Today’s files are no longer a flat structure of a single object but more of a compounded file where many objects are amalgamated from different sources. Microsoft Office is a perfect example of this. An Excel file would consists of objects from Windows Metafile Formats, XML objects, OLE (Object Linking and Embedding) Compound Storage Objects and so on. (Note: That’s just Microsoft way of retaining monopolistic control). Similarly, a web page is a compound of XML, HTML, Flash, ASP, PHP object codes.
In Step 1, the technology takes files and breaks it down to its basic components. It is kind of like breaking apart every part of a car down to its nuts and bolt and layout every bit on the gravel porch. That is the “Extraction” process and it decodes each file to get the fundamental components of the files.

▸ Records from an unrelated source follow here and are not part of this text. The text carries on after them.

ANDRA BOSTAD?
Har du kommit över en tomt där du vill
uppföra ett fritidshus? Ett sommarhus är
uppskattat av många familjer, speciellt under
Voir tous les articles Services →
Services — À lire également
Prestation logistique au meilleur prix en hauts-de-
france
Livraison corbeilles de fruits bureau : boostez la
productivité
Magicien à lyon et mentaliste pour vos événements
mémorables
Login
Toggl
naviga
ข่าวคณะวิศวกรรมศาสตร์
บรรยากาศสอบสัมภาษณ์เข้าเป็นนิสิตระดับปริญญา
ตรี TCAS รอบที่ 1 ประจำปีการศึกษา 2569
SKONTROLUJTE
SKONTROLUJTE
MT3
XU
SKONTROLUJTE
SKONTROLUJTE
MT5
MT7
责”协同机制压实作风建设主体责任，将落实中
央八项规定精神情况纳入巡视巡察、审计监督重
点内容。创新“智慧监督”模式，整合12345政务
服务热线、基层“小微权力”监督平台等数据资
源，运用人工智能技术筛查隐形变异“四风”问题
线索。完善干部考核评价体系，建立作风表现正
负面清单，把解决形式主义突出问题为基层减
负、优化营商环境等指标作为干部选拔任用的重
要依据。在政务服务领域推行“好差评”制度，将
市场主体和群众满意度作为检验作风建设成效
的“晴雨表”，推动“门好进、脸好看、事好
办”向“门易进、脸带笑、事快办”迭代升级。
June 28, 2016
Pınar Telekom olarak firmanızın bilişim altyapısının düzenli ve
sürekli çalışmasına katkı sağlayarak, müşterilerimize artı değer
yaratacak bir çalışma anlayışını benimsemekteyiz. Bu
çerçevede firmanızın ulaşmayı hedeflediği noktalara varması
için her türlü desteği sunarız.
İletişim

Once the compounded file object is “extracted”, identified and indexed, each fundamental object is Correlated in Step 2. The correlation is executed with the file and across files under the purview of Ocarina. Matching and duplicated objects are flagged and deduplicated. The deduplication is done at the byte-level, unlike most deduplication solutions that operate at the block-level. This deeper and more granular approach further reduces the capacity of the storage required, making Ocarina one of the most efficient storage optimization solutions currently available. That is why Ocarina can efficiently reduce the size of even zipped and highly encoded files.
It takes this storage optimization even further in Step 3. It applies content-aware compactors for each fundamental object type, uniquely compressing each object further. That means that there are specialized compactors for PDF objects, ZIP objects and so on. They even have compactors for Oil & Gas seismic files. At the time I was exposed to Ocarina Networks and evaluating it, it had about 600+ unique compactors.
After Dell bought Ocarina in July 2010, the whole Ocarina went into a stealth mode. Many already predicted that the Ocarina technology would be integrated and embedded into Dell’s primary storage solutions of Compellent and EqualLogic. It is not there yet, but will likely be soon.
Meanwhile, the first glimpse of Ocarina will be integrated as a gateway solution to Dell DX6000 Object Storage. DX Object Storage is a technology which Dell has OEMed from Caringo. DX6000 Object Storage (I did not read in depth) has the concept of the old EMC Centera, but with a much newer, and more approach based on XML and HTTP REST. It has published an open API and Dell is getting ISV partners to develop their applications to interact with the DX6000 including Commvault, EMC, Symantec, StoredIQ are some of the ISV partners working closely with Dell.
(24/10/2011: Editor note: Previously I associated Dell DX6000 Object Storage with Exanet. I was wrong and I would like to thank Jim Dtuton of Caringo for pointing out my mistake)
Ocarina’s first mission is to reduce the big, big capacities in Big Data space of the DX6000 Object Storage, and the Ocarina ECOsystem technology looks a good bet for Dell as a key technology differentiator.